** Opening MATERIAL PROVIDED block **

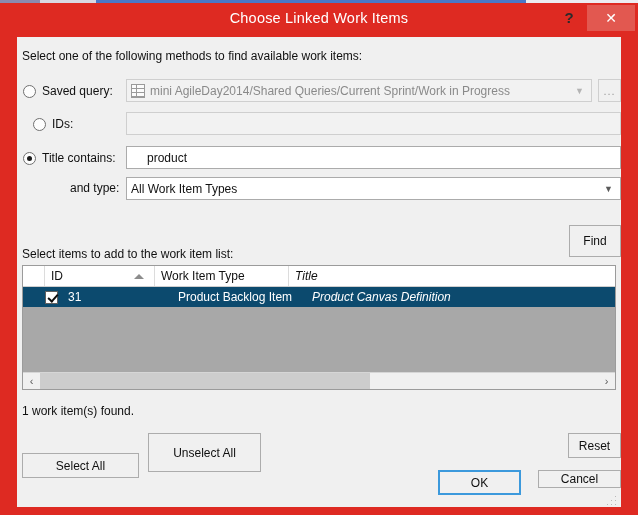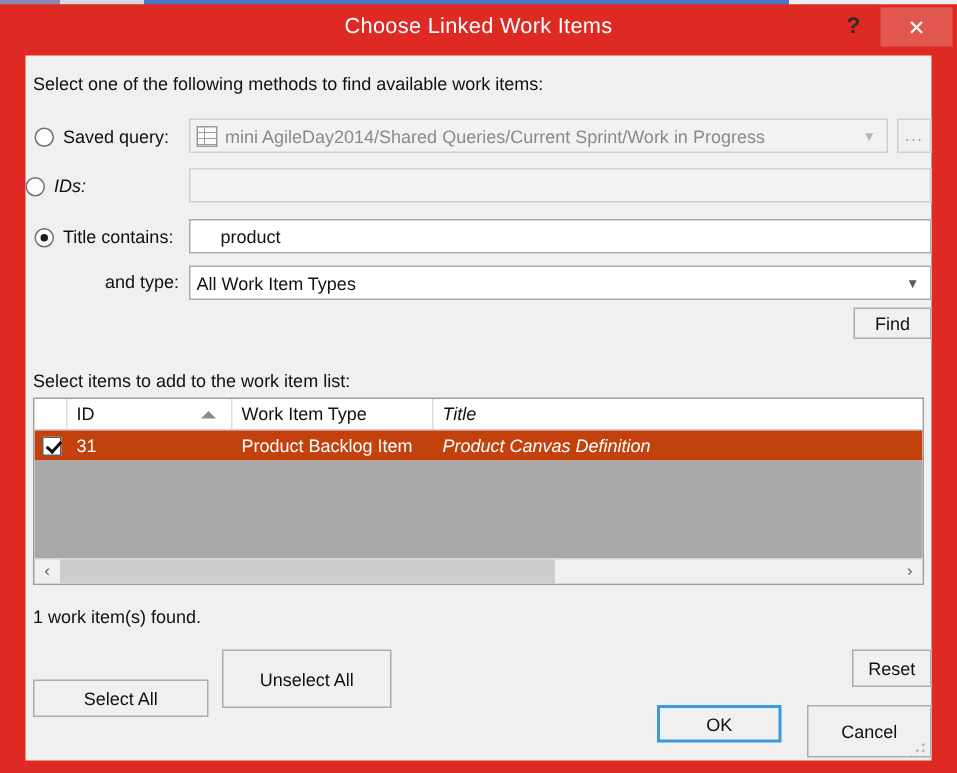--- a/index.html
+++ b/index.html
@@ -267,23 +267,24 @@
     position: absolute;
     right: 10px;
     width: 0; height: 0;
     border-left: 5px solid transparent;
     border-right: 5px solid transparent;
     border-bottom: 5px solid #8c8c8c;
   }
   .grid-row {
     display: flex;
     height: 20px;
-    background: #c2410c;
+    background: #0c4a6e;
     color: #ffffff;
     align-items: center;
+    padding-left: 17px;
   }
   .grid-row .gc {
     box-sizing: border-box;
     display: flex;
     align-items: center;
     padding-left: 6px;
     font-size: 12px;
     white-space: nowrap;
     overflow: hidden;
   }
@@ -391,21 +392,21 @@
     </div>
     <div class="combo disabled" style="left:109px; top:42px; width:466px;">
       <span class="query-icon"></span>
       <span class="val">mini AgileDay2014/Shared Queries/Current Sprint/Work in Progress</span>
       <span class="arrow dim">▼</span>
     </div>
     <div class="btn disabled" style="left:581px; top:42px; width:23px; height:23px;">
       <span class="ellipsis-dots">...</span>
     </div>
 
-    <div class="radio-row" style="left:0; top:77px;font-style:italic;">
+    <div class="radio-row" style="left:16px; top:77px;">
       <span class="radio-dot"></span>
       <span class="radio-label">IDs:</span>
     </div>
     <div class="textbox disabled" style="left:109px; top:75px; width:495px;">
       <input type="text" readonly="" value="" style="">
     </div>
 
     <div class="radio-row" style="left:6px; top:111px;">
       <span class="radio-dot checked"></span>
       <span class="radio-label">Title contains:</span>
@@ -413,21 +414,21 @@
     <div class="textbox" style="left:109px; top:109px; width:495px;">
       <input type="text" value="product" style="">
     </div>
 
     <div class="static-text" style="left:53px; top:144px;">and type:</div>
     <div class="combo" style="left:109px; top:140px; width:495px;">
       <span class="val">All Work Item Types</span>
       <span class="arrow">▼</span>
     </div>
 
-    <div class="btn" style="left:552px; top:168px; width:52px; height:21px;">
+    <div class="btn" style="left:552px; top:188px; width:52px; height:32px;">
       <span>Find</span>
     </div>
 
     <div class="static-text" style="left:5px; top:210px;">Select items to add to the work item list:</div>
 
     <div id="grid">
       <div id="grid-header">
         <div class="hc col-check"></div>
         <div class="hc col-id">
           <span>ID</span>
@@ -469,19 +470,19 @@
     <div class="btn" style="left:131px; top:396px; width:113px; height:39px;">
       <span>Unselect All</span>
     </div>
     <div class="btn" style="left:551px; top:396px; width:53px; height:25px;">
       <span>Reset</span>
     </div>
 
     <div class="btn default" style="left:421px; top:433px; width:83px; height:25px;">
       <span>OK</span>
     </div>
-    <div class="btn" style="left:521px; top:433px; width:83px; height:35px;">
+    <div class="btn" style="left:521px; top:433px; width:83px; height:18px;">
       <span>Cancel</span>
     </div>
 
     <div id="resize-grip"></div>
   </div>
 </div>
 
 </body></html>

** Closing MATERIAL PROVIDED block **

#### WHAT TO PRODUCE:
Check every line in the entries for the word "arrow". State how many have it, with no other text.

#### YOUR RESPONSE:
2